ACTION ITEM:
Find every line in the records below that contains the string "value", and copy each of those lines. Case counts.

LISTED ENTRIES:
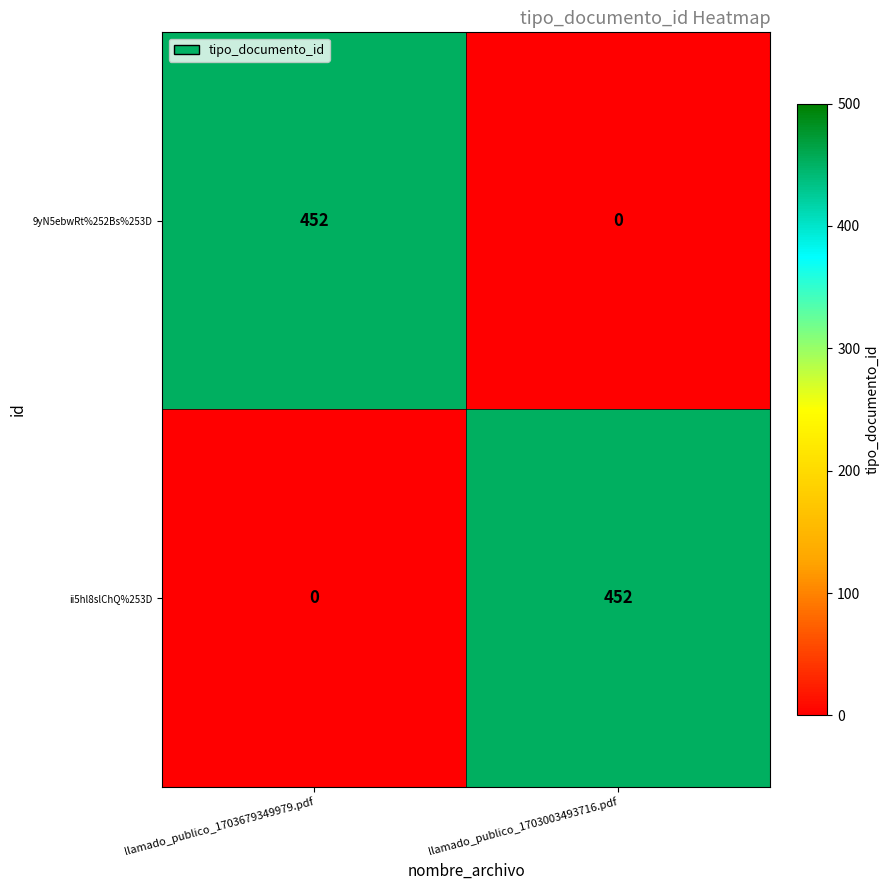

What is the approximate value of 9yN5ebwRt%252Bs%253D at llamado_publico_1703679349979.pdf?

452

...

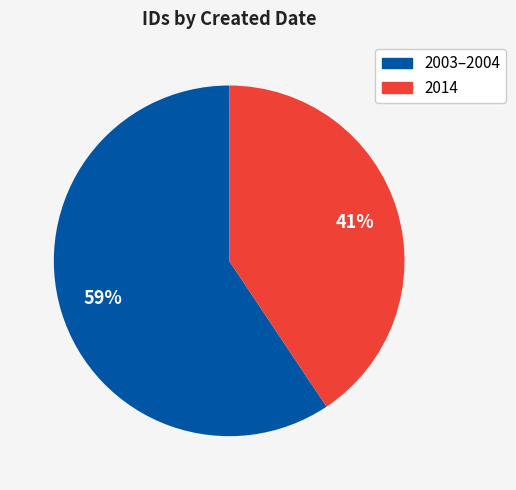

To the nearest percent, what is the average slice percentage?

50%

...

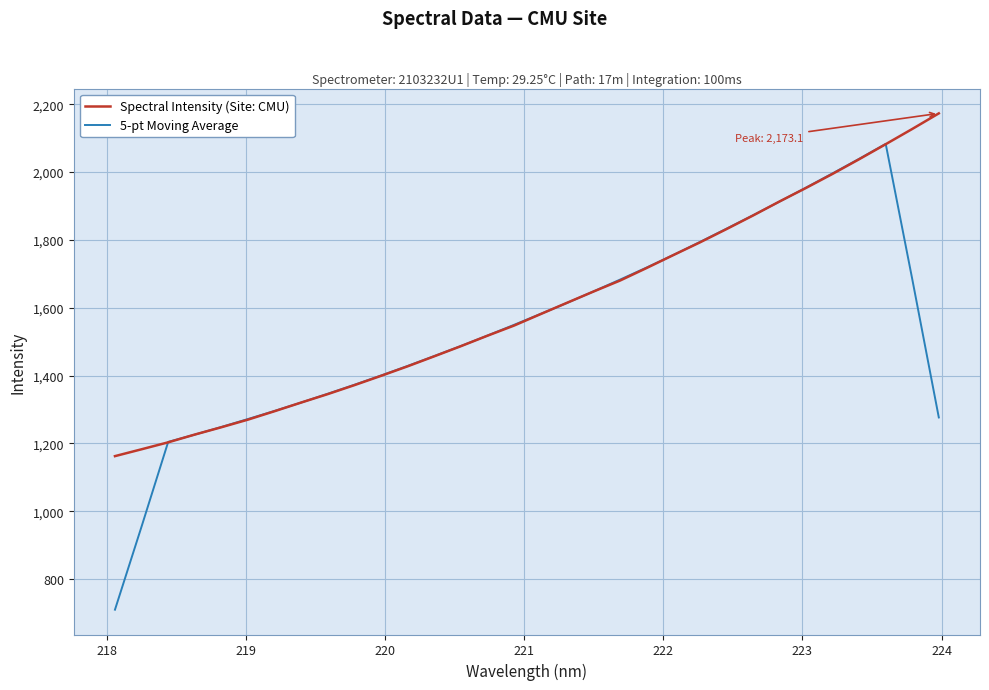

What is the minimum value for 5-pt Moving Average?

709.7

COMPLETED TASK:
What is the approximate value of 9yN5ebwRt%252Bs%253D at llamado_publico_1703679349979.pdf?
What is the minimum value for 5-pt Moving Average?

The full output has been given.